Cells in the 51 selected wells were expanded to 24 well plates for secondary screening. Supernatants from the 51 clones were tested in a second ELISA (see, Figures 39A and 39B). In particular, ELISA analysis was performed to detect reactivity of supernatants collected from the 51‘hits’ to an immobilized OV-conjugated CDON peptide. ELISA absorbance data is shown in Figure 39A, and the corresponding clone map is shown in Figure 39B, identifying the clones that were highest scoring by ELISA (yellow shaded cells).

Supernatants from the 51 clones were tested in cell sphere formation and cell viability assays. Combined results of the three assays were compared and 19 clones were selected and rank ordered based on high scores by ELISA and positive scores in cell-based sphere formation and viability assays (see, Table 1).

Table 1 : Top 19 Clones from Fusion 2 Selected for further Analysis

These clones were then expanded and cryopreserved. Cryopreserved clones were prioritized for expansion and cloning by limiting dilution to ensure single clone purity.

Spleens were collected from the remaining immunized mice. Based on the high reactivity shown across all of the mice (mouse 1-5) after the second immunization with CDON peptide, splenocytes from the remaining four mice (mice #1-4; Ml, M2, M3 and M4) were collected and cryopreserved. Mice Ml-4 were boosted by intraperitoneal injection of CDON immunization peptide. Three days later, terminal bleeds and splenectomies were performed and single cell suspensions of the spleens of each of the four mice were prepared. Spleens were picked up the same morning and splenocytes from each of the four mice were prepared for cryopreservation and banking.

Cell based assays for all clones selected from Mouse 5 (M5) fusion #1 and fusion #2 were carried out. OVCAR-3 cells were cultivated and plated for assay. A new plate map was constructed and OVCAR-3 cells were treated with clone supernatants on the day of and day following cell plating. Cell supernatants from the 22 clones selected from fusion #1 and 19 clones selected from fusion #2, along with 5 borderline clones selected as controls, were tested in the cell sphere formation (see, Figure 40) and cell viability assays. In particular, the effects of clone supernatants on OVCAR-3 cell morphology and viability were examined. Cells were plated in non-adherent plates and either treated with clone supernatants at the time of plating (Day 1) and 24 hours post plating (Day 2). Cells were stained with Hoescht and YoYo 1 (Day 5) and imaged. The size and shape of spheres were measured (morphology) and the scores for YoYo-1 staining and cell titer blue were obtained to measure cell viability was measured (Day 5 and Day 6 respectively). Enlarged images from well D05, treated with antibody containing supernatant from clone 12C4 (Fusion #1), and well control well G02, with no added antibody, are shown enlarged at left. Disruption of the sphere (enlarged and scattered morphology) and increased cell death marked by YoYo-1 staining are evident in the cells treated with the supernatant from clone 12C4.

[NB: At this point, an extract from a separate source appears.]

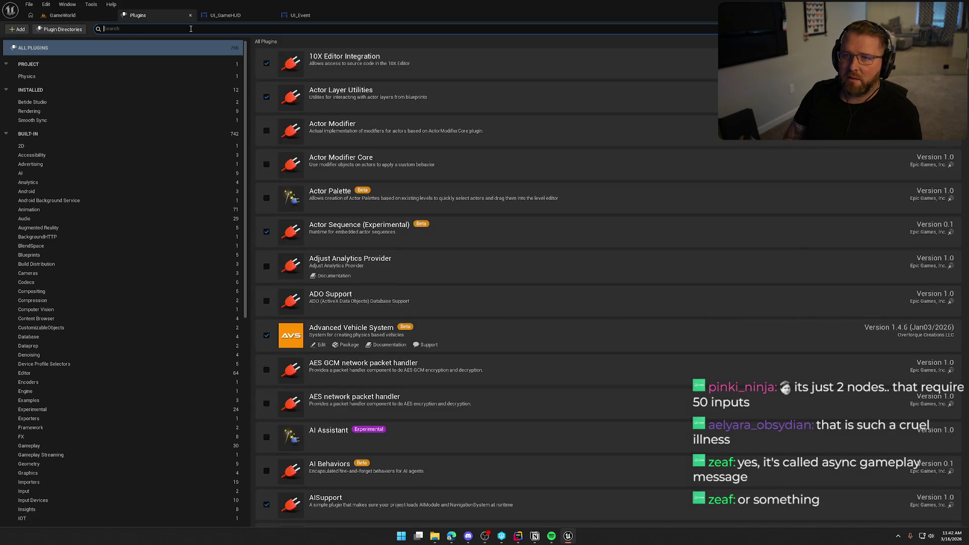
pyautogui.write('ge')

Various modifications of the described subject matter, in addition to those described herein, will be apparent to those skilled in the art from the foregoing description. Such modifications are also intended to fall within the scope of the appended claims. Each reference (including, but not limited to, journal articles, U.S. and non-U.S. patents, patent application publications, international patent application publications, gene bank accession numbers, and the like) cited in the present application is incorporated herein by reference in its entirety.